Published human pharmacokinetic data for subcutaneously administered Tβ4 or the TB-500 fragment are not available in the peer-reviewed literature as of the last review date. The following points reflect what is known or can be reasoned from first principles:

• Native plasma concentration: Tβ4 is present endogenously in human plasma at low nanomolar concentrations and is exported by activated platelets at wound sites.
• Peptide stability: as a small unmodified peptide, Tβ4 would be expected to be susceptible to proteolytic degradation in plasma; no specific half-life data from subcutaneous dosing in humans has been published.
• Absence of registered PK data: the early-phase clinical programmes (RegeneRx) studied topical and intravenous routes in specific wound settings; no published study characterises subcutaneous bioavailability in healthy volunteers.

Research overview

Clinical research on native Thymosin β4 has proceeded through early-phase studies in two main areas:

• Chronic wound healing: RegeneRx conducted Phase 2 trials of topical RGN-137 (Tβ4 gel) in venous stasis ulcers and epidermolysis bullosa. Results showed some improvement in wound area reduction but Phase 3 was not initiated. These trials evaluated topical application, not subcutaneous injection.
• Dry eye disease: RGN-259 (Tβ4 eye drops) was assessed in Phase 2/3 trials for dry eye; results were mixed and no product has been registered.
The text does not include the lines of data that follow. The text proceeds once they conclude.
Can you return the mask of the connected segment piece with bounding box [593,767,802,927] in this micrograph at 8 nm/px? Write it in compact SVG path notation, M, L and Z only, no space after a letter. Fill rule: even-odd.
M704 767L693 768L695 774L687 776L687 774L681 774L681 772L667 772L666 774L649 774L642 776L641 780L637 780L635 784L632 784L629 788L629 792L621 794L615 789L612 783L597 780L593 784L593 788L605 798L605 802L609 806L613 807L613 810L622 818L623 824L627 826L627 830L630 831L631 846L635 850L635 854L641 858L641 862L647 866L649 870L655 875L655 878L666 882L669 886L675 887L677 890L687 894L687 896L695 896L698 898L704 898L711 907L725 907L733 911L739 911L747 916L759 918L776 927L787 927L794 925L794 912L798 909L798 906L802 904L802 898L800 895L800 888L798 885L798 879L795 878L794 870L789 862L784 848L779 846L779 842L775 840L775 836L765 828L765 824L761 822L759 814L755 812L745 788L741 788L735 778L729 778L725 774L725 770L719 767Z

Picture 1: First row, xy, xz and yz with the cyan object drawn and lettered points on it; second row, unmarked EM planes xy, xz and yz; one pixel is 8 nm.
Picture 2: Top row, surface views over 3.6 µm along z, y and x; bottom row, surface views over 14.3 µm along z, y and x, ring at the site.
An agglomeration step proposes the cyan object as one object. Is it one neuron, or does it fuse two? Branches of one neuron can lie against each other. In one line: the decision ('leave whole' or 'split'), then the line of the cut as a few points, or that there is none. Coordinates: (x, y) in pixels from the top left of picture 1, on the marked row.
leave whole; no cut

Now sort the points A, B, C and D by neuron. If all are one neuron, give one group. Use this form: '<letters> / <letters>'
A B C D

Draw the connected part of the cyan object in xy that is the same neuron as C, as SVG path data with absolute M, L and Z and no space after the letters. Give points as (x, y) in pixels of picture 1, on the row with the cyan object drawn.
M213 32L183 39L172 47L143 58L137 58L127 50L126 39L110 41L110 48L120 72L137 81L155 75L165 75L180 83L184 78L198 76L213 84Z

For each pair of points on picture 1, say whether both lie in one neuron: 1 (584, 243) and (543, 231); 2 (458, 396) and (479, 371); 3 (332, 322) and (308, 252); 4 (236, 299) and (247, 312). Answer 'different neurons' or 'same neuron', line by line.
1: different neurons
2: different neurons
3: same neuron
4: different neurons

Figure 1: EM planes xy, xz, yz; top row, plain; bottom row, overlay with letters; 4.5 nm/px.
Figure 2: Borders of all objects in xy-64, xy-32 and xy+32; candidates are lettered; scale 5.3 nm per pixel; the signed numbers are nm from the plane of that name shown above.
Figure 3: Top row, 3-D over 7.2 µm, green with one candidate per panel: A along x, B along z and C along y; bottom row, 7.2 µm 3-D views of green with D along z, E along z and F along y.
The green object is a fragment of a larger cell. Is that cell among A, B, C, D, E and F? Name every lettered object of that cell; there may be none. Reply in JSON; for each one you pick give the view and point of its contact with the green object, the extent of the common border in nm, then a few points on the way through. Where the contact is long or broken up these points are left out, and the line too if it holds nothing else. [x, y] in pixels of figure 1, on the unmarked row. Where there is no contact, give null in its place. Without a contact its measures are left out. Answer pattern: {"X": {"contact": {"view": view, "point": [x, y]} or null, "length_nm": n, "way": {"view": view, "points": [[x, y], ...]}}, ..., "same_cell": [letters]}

Animal studies in cardiac ischaemia, peripheral nerve injury, and musculoskeletal models have shown regenerative effects in rodents, but species differences in peptide biology and the absence of adequate human trials mean these findings cannot be directly translated to expected clinical outcomes in humans.

No registered randomised controlled trial data exist for subcutaneous TB-500 in any human therapeutic context.

Safety overview

Because TB-500 as a subcutaneous product has not been studied in formally regulated human trials, there is no controlled adverse event dataset from which to draw conclusions. The following points represent the best available assessment:

• Early-phase trial safety: in the RegeneRx topical studies, Tβ4 appeared generally well tolerated locally, with injection-site reactions reported in intravenous studies. No serious drug-related adverse events were attributed to Tβ4 in published Phase 1/2 reports.
• Unknown subcutaneous profile: injection-site reactions, systemic distribution, and off-target effects of subcutaneous commercial TB-500 are not characterised in peer-reviewed safety studies.
• Product quality uncertainty: commercial peptides sold outside pharmaceutical regulation can contain incorrect sequences, impurities, or endotoxins. These are safety risks independent of the peptide's intrinsic biology.

Regulatory status

TB-500 and Thymosin Beta-4 are not approved as medicines in any of the five jurisdictions covered by this hub (US, EU, UK, AU, CA). The relevant regulatory positions are:

• United States: the FDA has not approved any Thymosin β4 product. TB-500 is not listed in FDA-approved drug databases. Importation and use in clinical contexts without IND coverage would not comply with US drug law.
• European Union / UK: no EMA or MHRA marketing authorisation exists for any Tβ4 product.
• Australia / Canada: not registered by TGA or Health Canada.

Possession and purchase laws for unscheduled research peptides vary by jurisdiction and are separate from approval status. Readers should consult local regulatory guidance.